Move over, silicon. In a breakthrough in the quest for the next generation of computers and materials, researchers at USC have solved a longstanding challenge with carbon nanotubes: how to actually build them with specific, predictable atomic structures.
"We are solving a fundamental problem of the carbon nanotube," said Chongwu Zhou, professor in the Ming Hsieh Department of Electrical Engineering at the USC Viterbi School of Engineering and corresponding author of the study published August 23 in the journal Nano Letters. "To be able to control the atomic structure, or chirality, of nanotubes has basically been our dream, a dream in the nanotube field."
If this is an age built on silicon, then the next one may be built on carbon nanotubes, which have shown promise in everything from optics to energy storage to touch screens. Not only are nanotubes transparent, but this research discovery on how to control the atomic structure of nanotubes will pave the way for computers that are smaller, faster and more energy efficient than those reliant on silicon transistors.
"We are now working on scale up the process," Zhou said. "Our method can revoutionize the field and significantly push forward the real applications of nanotube in many fields."
Until now, scientists were unable to "grow" carbon nanotubes with specific attributes—say metallic rather than semiconducting—instead getting mixed, random batches and then sorting them. The sorting process also shortened the nanotubes significantly, making the material less practical for many applications.
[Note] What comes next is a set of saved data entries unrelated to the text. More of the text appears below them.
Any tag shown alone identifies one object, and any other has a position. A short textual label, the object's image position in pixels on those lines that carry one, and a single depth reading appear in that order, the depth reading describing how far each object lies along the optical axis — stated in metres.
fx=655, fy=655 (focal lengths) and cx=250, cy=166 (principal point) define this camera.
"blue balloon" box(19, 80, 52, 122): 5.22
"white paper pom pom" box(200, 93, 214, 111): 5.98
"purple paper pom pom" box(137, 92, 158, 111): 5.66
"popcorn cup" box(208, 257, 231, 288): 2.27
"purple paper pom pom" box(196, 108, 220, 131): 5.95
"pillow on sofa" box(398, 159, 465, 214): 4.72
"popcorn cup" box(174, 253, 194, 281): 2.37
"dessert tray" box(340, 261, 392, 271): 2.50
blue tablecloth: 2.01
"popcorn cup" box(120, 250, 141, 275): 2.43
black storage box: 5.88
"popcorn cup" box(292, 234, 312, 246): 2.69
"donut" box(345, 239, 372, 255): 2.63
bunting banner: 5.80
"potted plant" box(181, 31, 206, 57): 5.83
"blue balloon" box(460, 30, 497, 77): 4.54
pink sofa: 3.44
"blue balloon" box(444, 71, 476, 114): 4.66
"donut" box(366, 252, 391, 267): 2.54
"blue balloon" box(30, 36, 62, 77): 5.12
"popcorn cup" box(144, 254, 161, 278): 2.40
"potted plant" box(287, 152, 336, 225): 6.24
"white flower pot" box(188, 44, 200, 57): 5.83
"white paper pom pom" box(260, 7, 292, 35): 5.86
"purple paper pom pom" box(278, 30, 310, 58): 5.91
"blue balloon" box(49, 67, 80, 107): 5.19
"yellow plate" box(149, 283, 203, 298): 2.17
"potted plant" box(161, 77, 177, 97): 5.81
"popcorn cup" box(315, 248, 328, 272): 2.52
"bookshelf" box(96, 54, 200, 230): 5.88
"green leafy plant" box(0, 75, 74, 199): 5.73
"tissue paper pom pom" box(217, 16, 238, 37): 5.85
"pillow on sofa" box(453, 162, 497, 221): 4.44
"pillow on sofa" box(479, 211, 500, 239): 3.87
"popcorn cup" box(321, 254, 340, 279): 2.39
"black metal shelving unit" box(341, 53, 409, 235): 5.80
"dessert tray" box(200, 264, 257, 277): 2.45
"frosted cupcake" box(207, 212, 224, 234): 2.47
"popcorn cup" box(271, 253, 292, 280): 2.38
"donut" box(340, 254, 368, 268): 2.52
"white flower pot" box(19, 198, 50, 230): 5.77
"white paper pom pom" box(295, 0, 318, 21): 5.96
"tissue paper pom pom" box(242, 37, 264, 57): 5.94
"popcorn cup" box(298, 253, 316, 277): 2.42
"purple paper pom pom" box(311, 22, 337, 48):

For more than three years, the USC team has been working on the idea of using these short sorted nanotubes as "seeds" to grow longer nanotubes, extending them at high temperatures to get the desired atomic structure.
A paper last year by the same team in Nature Communications outlined the technique, and in the current Nano Letters paper, the researchers report on their latest major success: identifying the "growth recipes" for building carbon nanotubes with specific atomic structures.
"We identify the mechanisms required for mass amplification of nanotubes," said co-lead author Jia Liu, a doctoral student in chemistry at the USC Dornsife College of Letters, Arts and Sciences, recalling the moment when, alone in a dark room, she finally saw the spectral data supporting their method. "It was my Eureka moment."